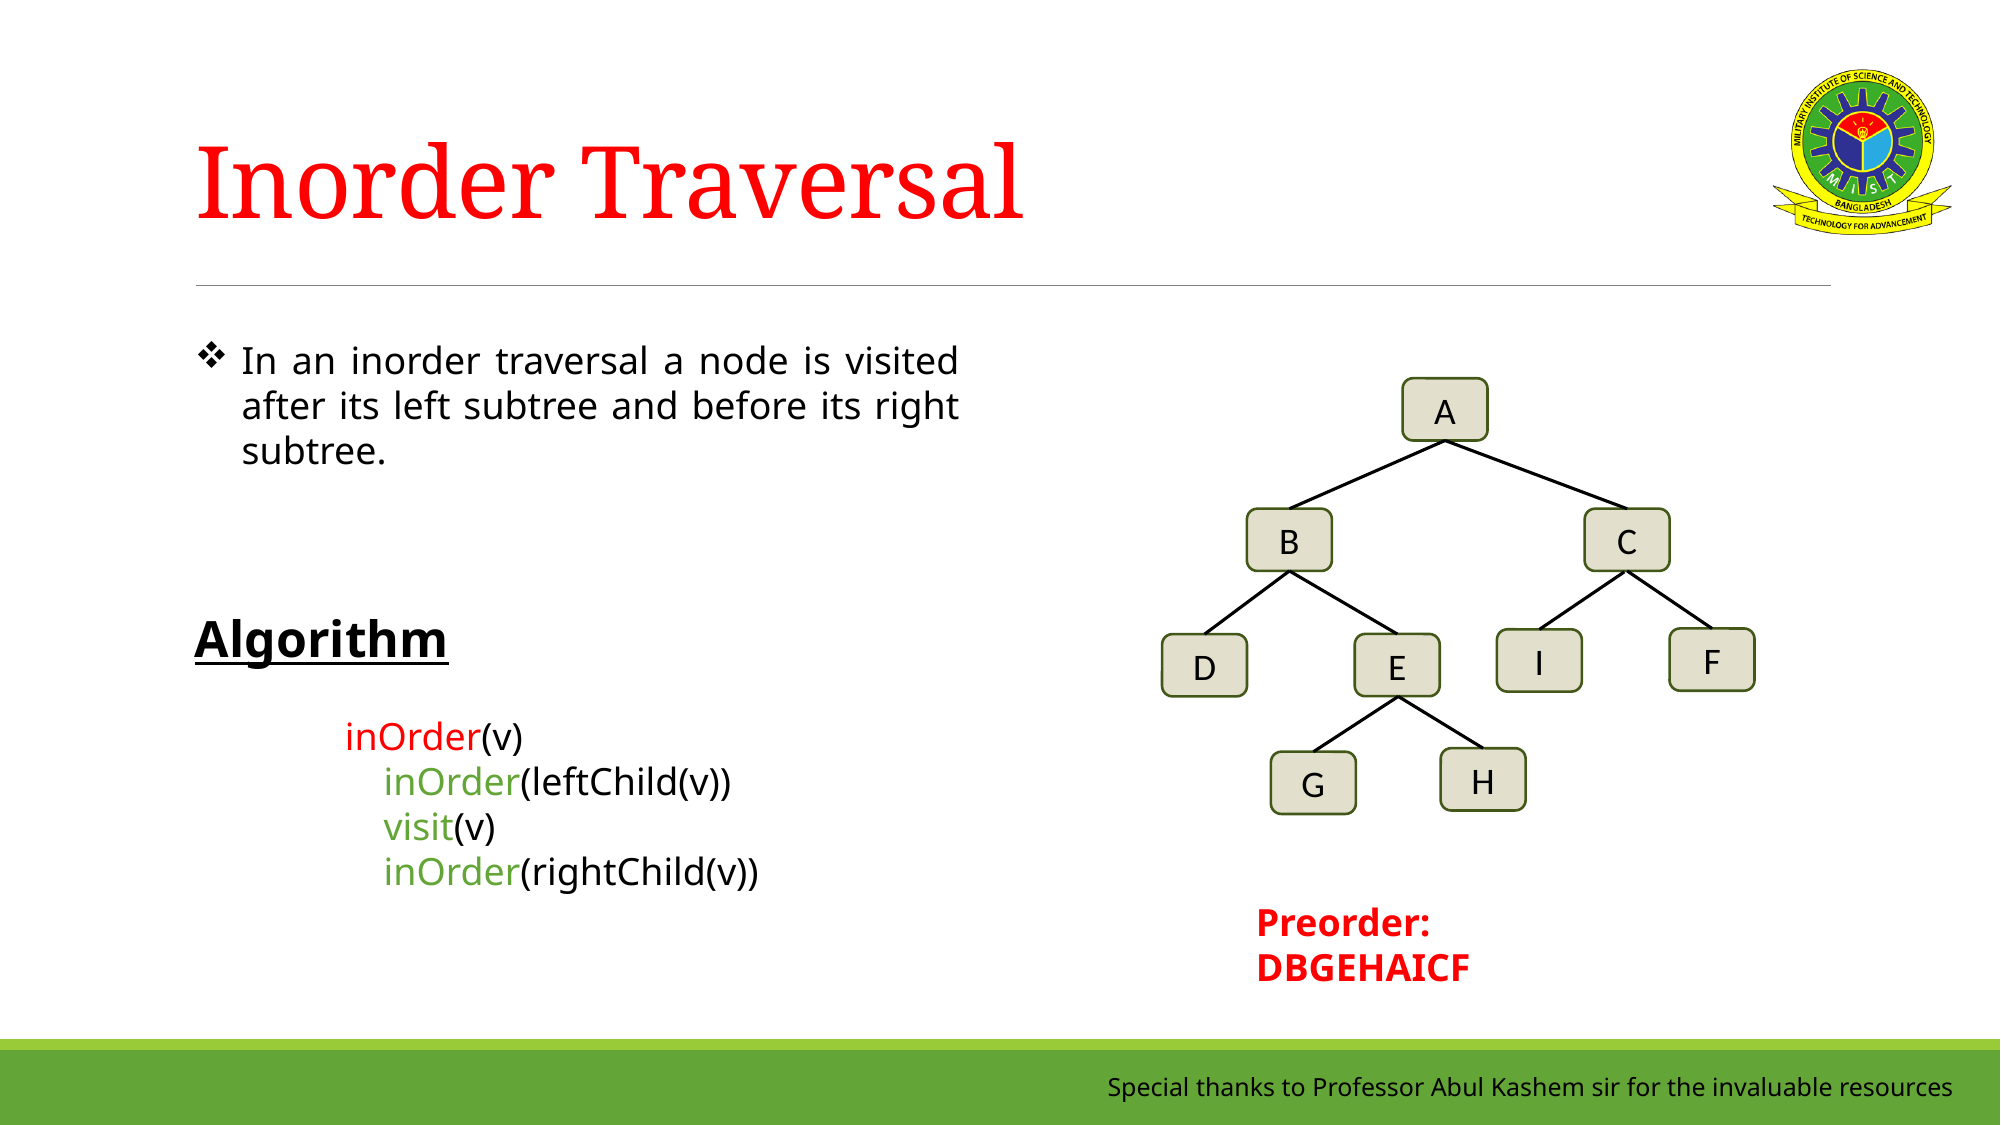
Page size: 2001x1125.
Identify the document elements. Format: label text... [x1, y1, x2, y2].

text_box C [1583, 507, 1671, 568]
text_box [1405, 695, 1484, 749]
text_box Preorder: DBGEHAICF [1241, 891, 1639, 997]
text_box Special thanks to Professor Abul Kashem sir for the invaluable resources [1092, 1064, 1970, 1109]
text_box I [1495, 627, 1584, 693]
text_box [1288, 440, 1443, 510]
text_box Algorithm inOrder(v) inOrder(leftChild(v)) visit(v) inOrder(rightChild(v)) [179, 600, 975, 901]
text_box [1204, 570, 1288, 635]
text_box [1629, 570, 1713, 629]
text_box In an inorder traversal a node is visited after its left subtree and before its right subtree. [179, 329, 975, 480]
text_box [1444, 440, 1628, 510]
picture [1830, 66, 1953, 238]
text_box G [1269, 750, 1358, 816]
text_box H [1439, 746, 1527, 812]
text_box B [1245, 507, 1334, 567]
text_box F [1668, 627, 1756, 693]
title Inorder Traversal [180, 8, 1830, 247]
text_box A [1401, 376, 1489, 437]
text_box D [1160, 632, 1249, 698]
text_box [1538, 571, 1625, 630]
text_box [1312, 695, 1399, 753]
text_box E [1353, 632, 1442, 693]
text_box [1288, 570, 1398, 635]
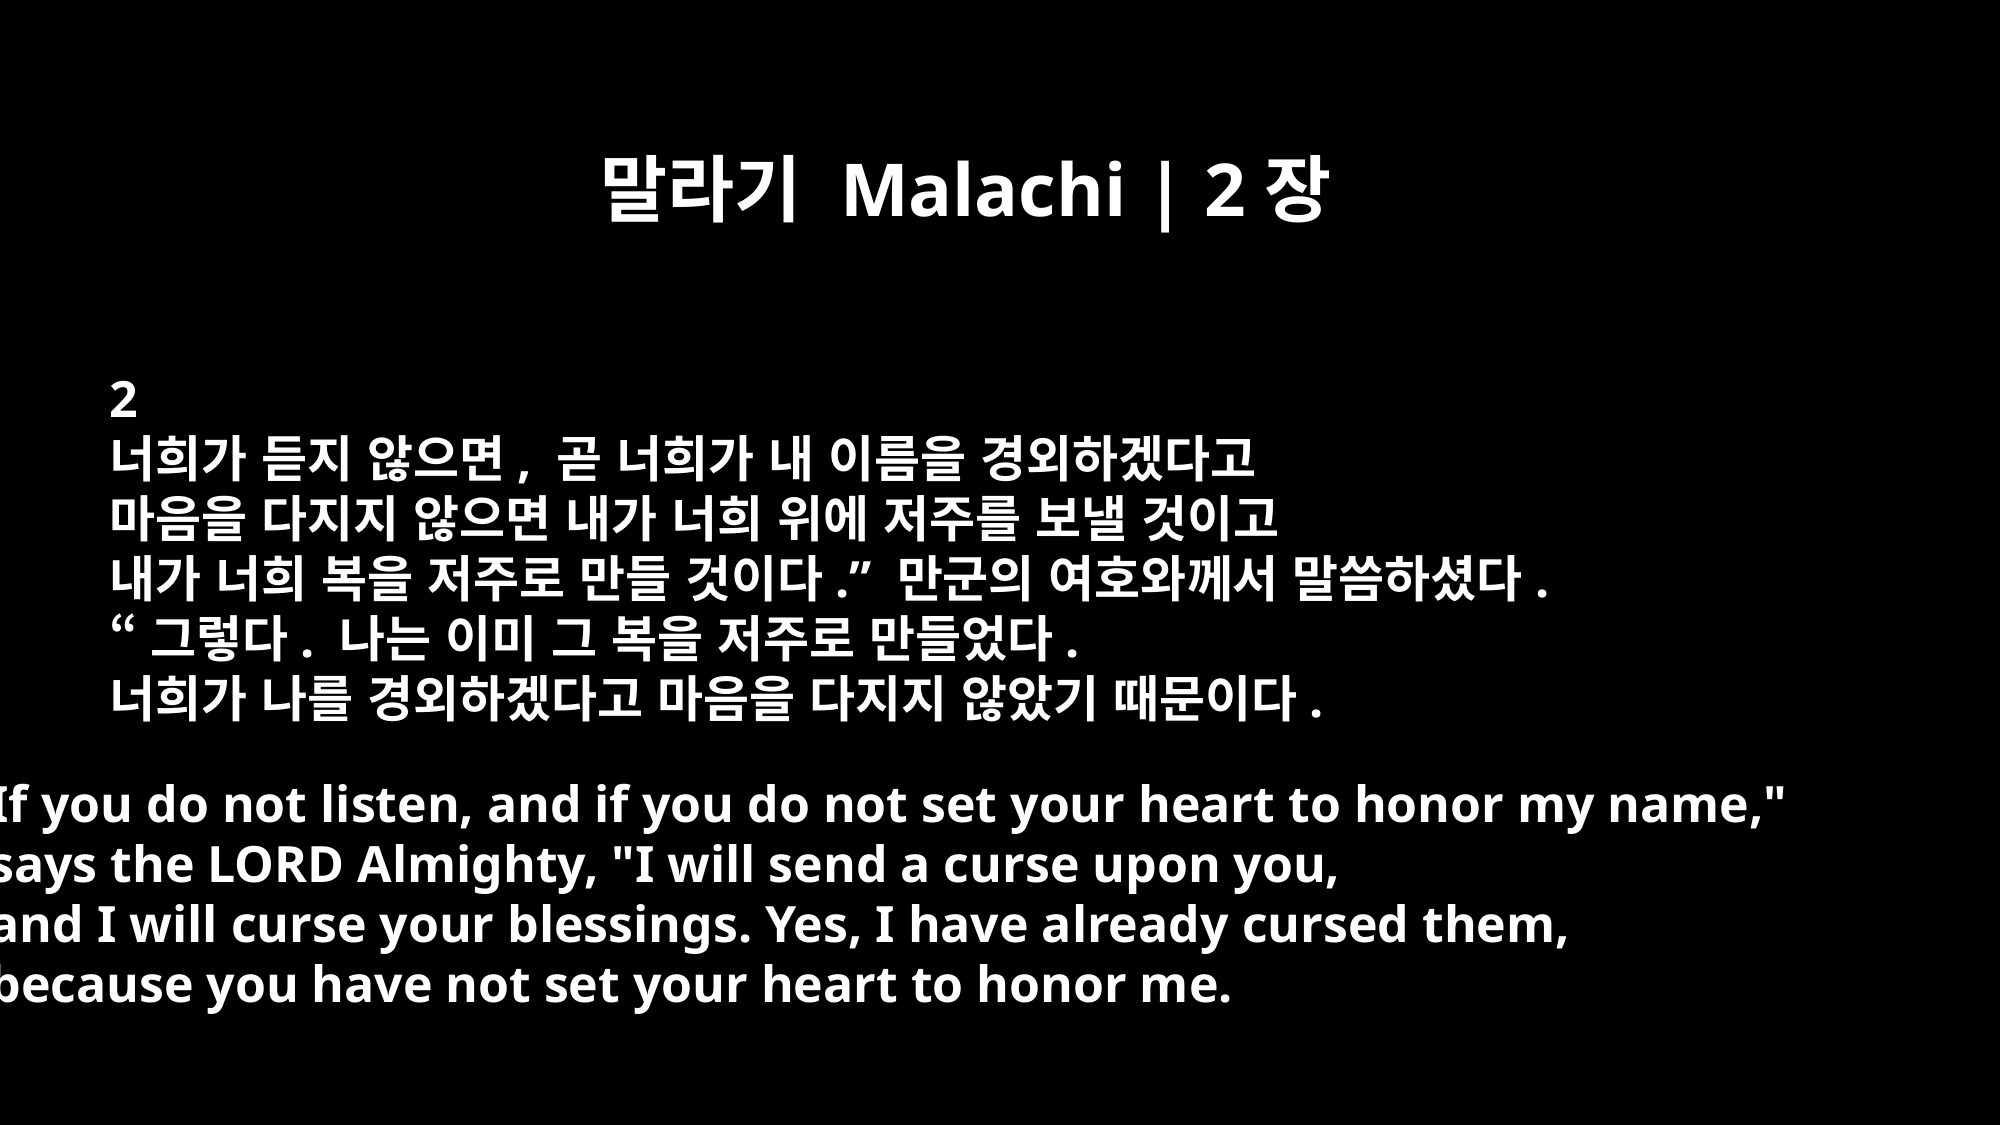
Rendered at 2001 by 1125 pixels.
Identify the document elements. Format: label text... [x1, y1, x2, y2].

text_box 말라기 Malachi | 2장 [585, 136, 1347, 239]
text_box If you do not listen, and if you do not set your heart to honor my name," says the LORD Almighty, "I will send a curse upon you, and I will curse your blessings. Yes, I have already cursed them, because you have not set your heart to honor me. [0, 764, 1803, 1020]
text_box 2 너희가 듣지 않으면, 곧 너희가 내 이름을 경외하겠다고 마음을 다지지 않으면 내가 너희 위에 저주를 보낼 것이고 내가 너희 복을 저주로 만들 것이다.” 만군의 여호와께서 말씀하셨다. “그렇다. 나는 이미 그 복을 저주로 만들었다. 너희가 나를 경외하겠다고 마음을 다지지 않았기 때문이다. [94, 359, 1565, 735]
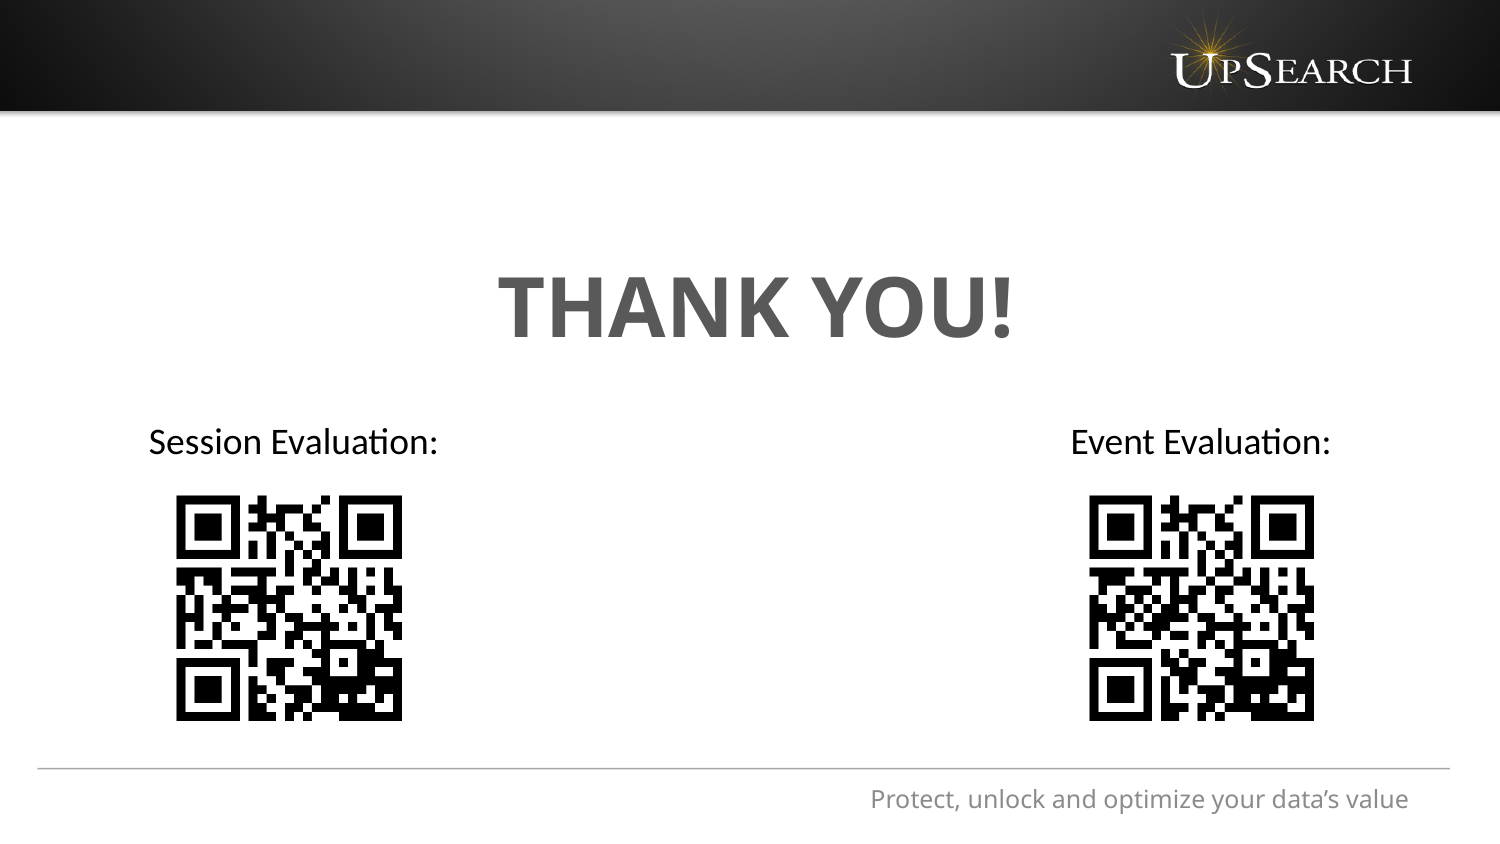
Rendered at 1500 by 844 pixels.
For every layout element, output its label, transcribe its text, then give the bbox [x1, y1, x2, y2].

text_box Event Evaluation: [1055, 409, 1347, 457]
text_box Session Evaluation: [134, 409, 455, 470]
picture [0, 0, 1500, 844]
title Thank you! [118, 246, 1394, 515]
footer Protect, unlock and optimize your data’s value [800, 778, 1425, 823]
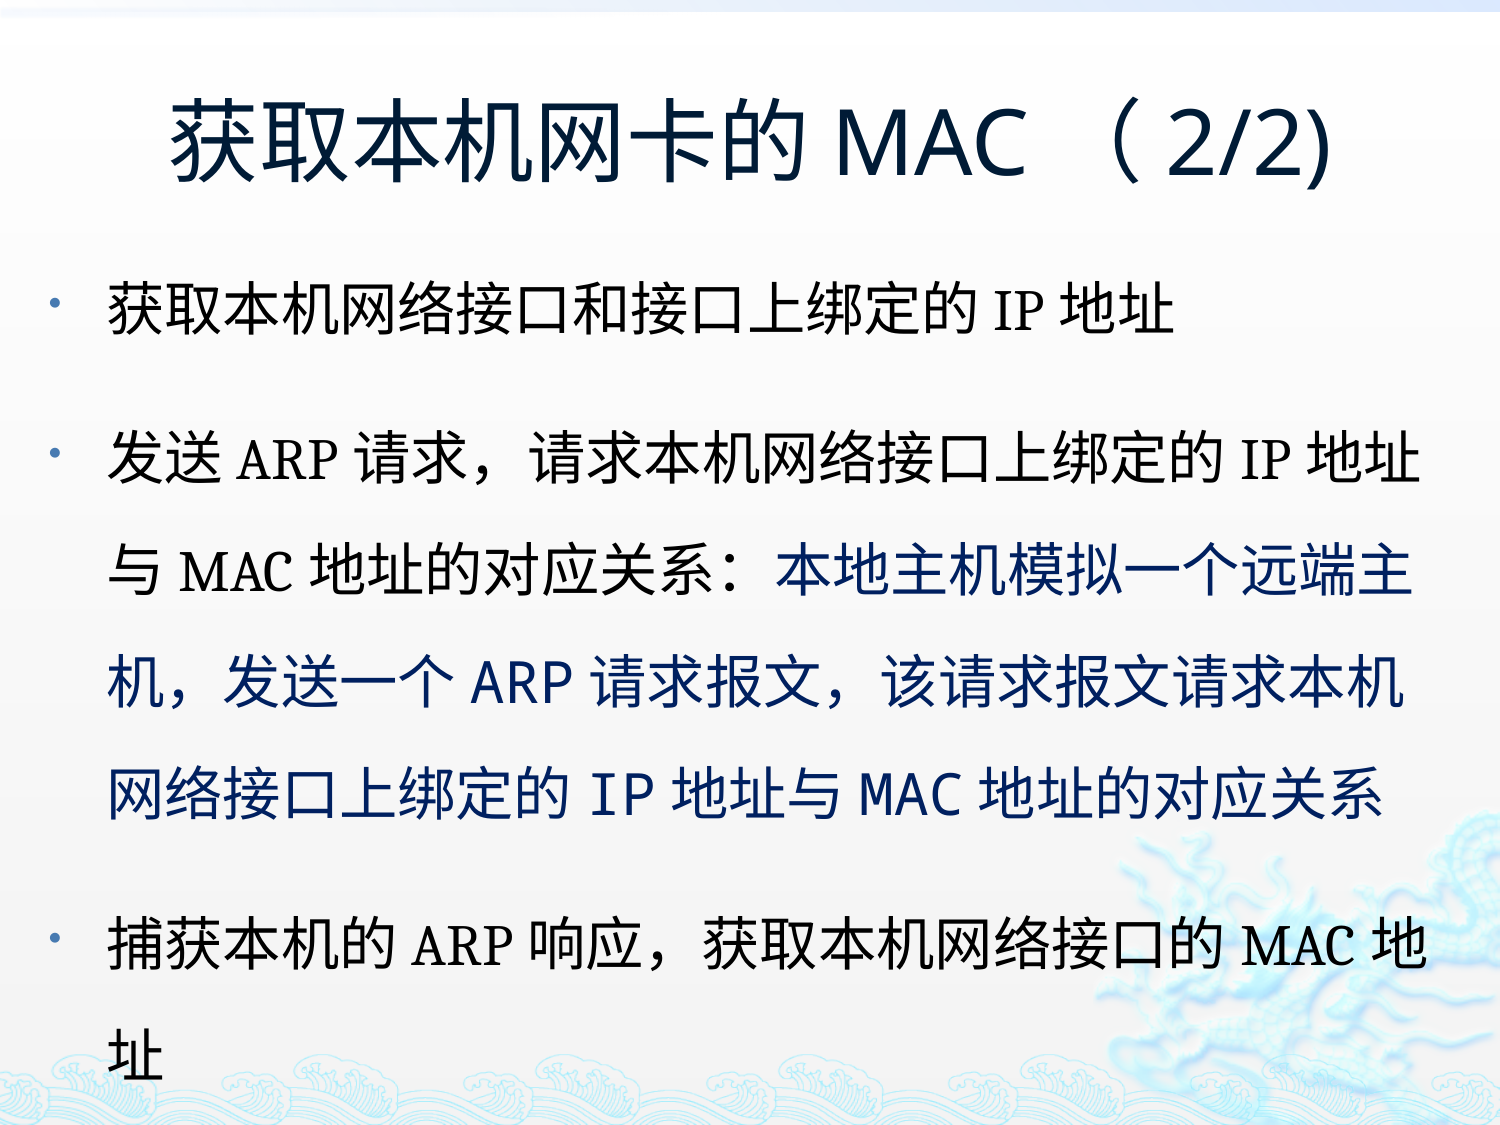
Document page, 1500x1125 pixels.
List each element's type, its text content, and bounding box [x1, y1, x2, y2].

title 获取本机网卡的MAC（2/2) [75, 45, 1425, 222]
list 获取本机网络接口和接口上绑定的IP地址 发送ARP请求，请求本机网络接口上绑定的IP地址与MAC地址的对应关系：本地主机模拟一个远端主机，发送一个ARP请求报文，该请求报文请求本机网络接口上绑定的IP地址与MAC地址的对应关系 捕获本机的ARP响应，获取本机网络接口的MAC地址 [35, 222, 1465, 1067]
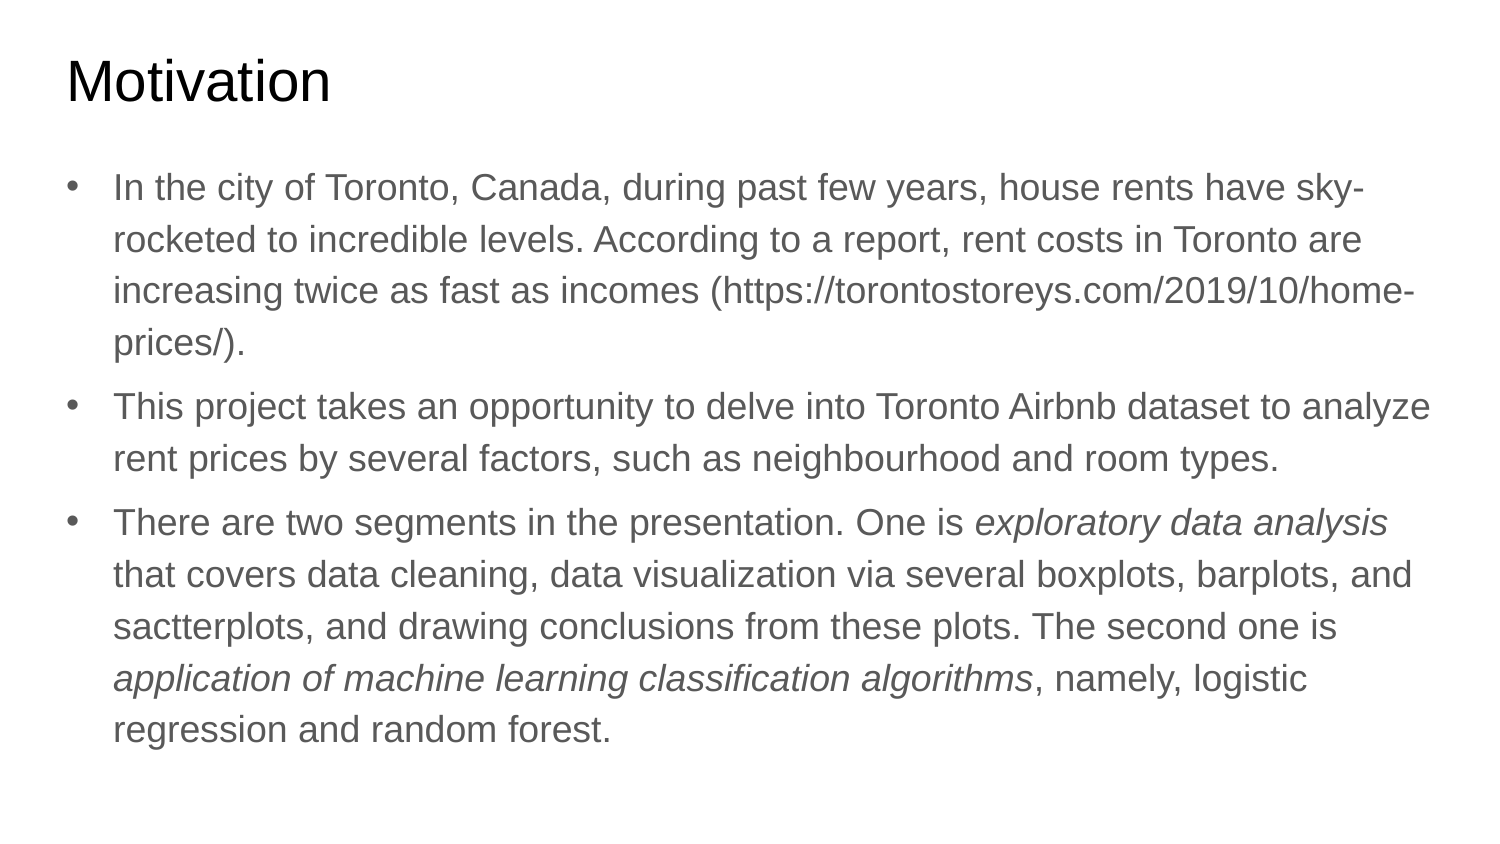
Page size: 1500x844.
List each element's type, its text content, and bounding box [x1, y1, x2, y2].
################
[What to produce] Copy task for the entries above: every line with the string "Rendered".

[Expected answer]
Rendered at 2001 by 1125 pixels.
Rendered at 1500 by 844 pixels.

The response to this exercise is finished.